Last week, we received our final builders estimate back which enabled us to select our builder. I wasted no time in telling our builder Wayne that he's got the job, and spent some time on Sunday going through the plans and drawing up a long list of things to get done before he can start.

Several phone calls have been made to builders merchants requesting trade account application forms. Most merchants want to see references from similar merchants with whom similar accounts are already held with - which makes you wonder how you actually get your first account opened ! Luckily for us, we applied for BuildStore's Trade Card ages back, doing so set us up with accounts with Wolseley group (Build Center, Plumb Center, everything-else Center) and Jewson. So hopefully these will be good enough references to give the more local firms some confidence in us.

Wayne has supplied us with samples of gritstone quoins and limestone, plus we have got some sample roof tiles - so I have written to the planners inviting them to have a look and approve them. They also wanted some details of "how" we intend the walling stone  to be laid, so with the letter I included photos of the samples, and of walls of local building whose style we want to match.

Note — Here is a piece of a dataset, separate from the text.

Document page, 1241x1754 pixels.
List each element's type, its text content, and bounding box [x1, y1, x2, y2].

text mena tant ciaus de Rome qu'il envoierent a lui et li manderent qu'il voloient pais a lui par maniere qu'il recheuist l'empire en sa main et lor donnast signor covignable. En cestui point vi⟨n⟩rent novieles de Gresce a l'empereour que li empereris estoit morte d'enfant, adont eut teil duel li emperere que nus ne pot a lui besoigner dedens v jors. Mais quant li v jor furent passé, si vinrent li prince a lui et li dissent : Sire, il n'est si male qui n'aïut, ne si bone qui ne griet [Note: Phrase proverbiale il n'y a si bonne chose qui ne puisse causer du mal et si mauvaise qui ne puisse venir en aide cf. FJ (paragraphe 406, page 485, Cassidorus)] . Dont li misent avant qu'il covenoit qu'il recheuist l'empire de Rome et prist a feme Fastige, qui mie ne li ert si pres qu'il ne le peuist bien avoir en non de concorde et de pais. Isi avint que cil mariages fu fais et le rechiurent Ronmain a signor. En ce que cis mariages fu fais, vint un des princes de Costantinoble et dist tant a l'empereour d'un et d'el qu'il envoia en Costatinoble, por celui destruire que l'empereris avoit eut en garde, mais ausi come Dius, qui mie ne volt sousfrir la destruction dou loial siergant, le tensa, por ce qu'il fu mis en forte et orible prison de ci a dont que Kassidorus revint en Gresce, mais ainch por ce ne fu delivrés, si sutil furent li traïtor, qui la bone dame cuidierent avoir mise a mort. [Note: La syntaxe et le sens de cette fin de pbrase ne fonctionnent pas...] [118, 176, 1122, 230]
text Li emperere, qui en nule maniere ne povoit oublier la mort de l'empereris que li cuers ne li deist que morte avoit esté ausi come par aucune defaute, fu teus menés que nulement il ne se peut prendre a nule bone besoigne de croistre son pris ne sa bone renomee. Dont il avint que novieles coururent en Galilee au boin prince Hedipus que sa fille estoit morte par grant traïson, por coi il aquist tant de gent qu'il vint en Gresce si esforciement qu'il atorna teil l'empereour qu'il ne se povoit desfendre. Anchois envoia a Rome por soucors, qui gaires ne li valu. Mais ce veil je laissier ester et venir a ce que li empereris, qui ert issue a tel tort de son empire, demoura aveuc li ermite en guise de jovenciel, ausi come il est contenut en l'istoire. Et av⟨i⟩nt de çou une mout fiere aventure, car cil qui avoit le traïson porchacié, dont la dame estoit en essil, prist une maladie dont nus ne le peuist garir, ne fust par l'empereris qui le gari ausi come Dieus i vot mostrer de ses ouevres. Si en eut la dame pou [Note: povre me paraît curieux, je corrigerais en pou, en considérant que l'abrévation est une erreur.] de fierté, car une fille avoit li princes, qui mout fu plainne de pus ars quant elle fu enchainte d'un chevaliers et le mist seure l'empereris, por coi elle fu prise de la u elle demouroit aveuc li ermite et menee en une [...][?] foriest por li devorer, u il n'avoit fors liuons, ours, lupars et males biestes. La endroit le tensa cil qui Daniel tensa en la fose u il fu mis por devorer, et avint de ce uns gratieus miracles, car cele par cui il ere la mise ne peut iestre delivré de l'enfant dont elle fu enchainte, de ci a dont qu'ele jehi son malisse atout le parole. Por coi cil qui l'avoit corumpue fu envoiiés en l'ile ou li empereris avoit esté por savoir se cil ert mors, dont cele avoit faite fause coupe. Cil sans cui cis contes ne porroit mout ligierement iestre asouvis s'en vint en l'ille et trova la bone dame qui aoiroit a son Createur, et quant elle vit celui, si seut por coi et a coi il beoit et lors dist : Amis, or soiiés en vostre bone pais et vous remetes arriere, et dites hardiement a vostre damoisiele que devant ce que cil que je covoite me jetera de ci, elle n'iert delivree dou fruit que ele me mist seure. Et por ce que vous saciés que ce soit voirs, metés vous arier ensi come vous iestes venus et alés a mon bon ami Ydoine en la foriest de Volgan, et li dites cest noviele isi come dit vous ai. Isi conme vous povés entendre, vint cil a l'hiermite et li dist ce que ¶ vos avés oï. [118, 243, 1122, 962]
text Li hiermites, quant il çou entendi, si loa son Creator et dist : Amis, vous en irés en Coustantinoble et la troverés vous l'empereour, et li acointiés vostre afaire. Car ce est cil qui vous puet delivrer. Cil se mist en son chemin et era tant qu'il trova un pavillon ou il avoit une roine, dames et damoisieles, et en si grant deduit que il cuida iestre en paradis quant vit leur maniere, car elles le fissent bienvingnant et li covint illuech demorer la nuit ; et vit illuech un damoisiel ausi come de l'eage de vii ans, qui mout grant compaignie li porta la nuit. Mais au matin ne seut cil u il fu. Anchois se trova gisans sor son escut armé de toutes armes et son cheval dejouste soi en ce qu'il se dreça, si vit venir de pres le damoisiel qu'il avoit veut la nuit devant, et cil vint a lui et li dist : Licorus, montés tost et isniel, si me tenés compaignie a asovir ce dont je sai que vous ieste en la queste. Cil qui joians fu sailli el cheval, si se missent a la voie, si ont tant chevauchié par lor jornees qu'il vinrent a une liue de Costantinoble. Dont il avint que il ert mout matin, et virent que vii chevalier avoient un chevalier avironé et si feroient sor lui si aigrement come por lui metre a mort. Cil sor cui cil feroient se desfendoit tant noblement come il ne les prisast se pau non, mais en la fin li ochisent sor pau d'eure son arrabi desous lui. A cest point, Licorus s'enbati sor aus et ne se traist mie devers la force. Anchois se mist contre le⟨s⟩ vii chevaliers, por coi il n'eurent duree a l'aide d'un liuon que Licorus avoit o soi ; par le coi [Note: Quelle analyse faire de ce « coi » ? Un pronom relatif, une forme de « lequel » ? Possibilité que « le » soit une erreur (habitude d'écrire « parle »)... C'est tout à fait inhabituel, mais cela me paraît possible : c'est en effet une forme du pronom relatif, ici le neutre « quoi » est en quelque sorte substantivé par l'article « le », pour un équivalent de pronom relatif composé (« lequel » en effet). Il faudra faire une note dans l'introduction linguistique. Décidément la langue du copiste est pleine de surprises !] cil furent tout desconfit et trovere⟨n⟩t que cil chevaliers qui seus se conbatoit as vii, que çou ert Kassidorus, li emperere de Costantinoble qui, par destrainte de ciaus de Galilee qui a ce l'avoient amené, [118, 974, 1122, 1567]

I borrowed a guidance booklet on the Party Wall act off our neighbour John (who sold us the plot) who has just given a Party Wall notice to a neighbour of the cottage he is renovating. So just to keep things official I wrote him a letter of notice yesterday, and today received his consent to begin work as soon as we like. Building the rear wall of the house means removing and replacing a 16 metre section of 2.5 metre high retaining wall running along our boundary, not an insignificant task, and one that will require a fair amount of reinstatement work on our neighbours side of the boundary. Of course, we have chatted with the neighbours about this before and they are happy with what's got to be done, but we agreed it never hurts to keep things official.

Wayne also suggested we'd need to get a large capacity, diesel-powered cement/concrete mixer. He sourced a second-hand model and we've agreed to buy it. Today he dropped it off, it really is a beast of a machine, which helps justify the beast of a cheque we've just written to pay for it. Assuming it survives, we should be able to sell it on and recoup some of the cost when finished with.

Lunchtimes at work have seen me measuring plans to work out quantities of various materials - blocks, insulation, guttering, roof tiles, etc etc. 

Also today, we found out that the council have approved the amended building regulations application, the letter is going in the post today or tomorrow.

Wayne's stonemason has quoted for supplying all of the cut gritstone needed on the house (quoins, windows heads/cills/jambs/mullions, string courses behind buttering, door canopy etc etc - much more than we realised).  What surprised me is the cost of the cut gritstone compared with the large amount of limestone needed for the bulk of the walls. The gritstone is going to cost appros £17,000 while the limestone may only be £2 - 3,000. Obviously the cost of the gritstone is the labour involved in cutting & shaping each piece to size. The gritstone has been ordered today.

Another recommendation from Wayne was to use a particular private building inspector to perform Building Regulation inspections as the house goes up, instead of the council. However, when I called today, I discover they have a protocol whereby they will only perform inspections on builds that they have also performed the drawing approvals for - not ones already done by the council, and the council also operate the same policy. So as the council have already passed the drawings, then it will be the council who perform the inspections.

So aside from the planners approving our samples, we are ready to go. Wayne is finishing off his current job and thinks he will be able to start within 2 weeks. 

After months of frustratingly slow progress, it looks like 2007 is getting off to a cracking start.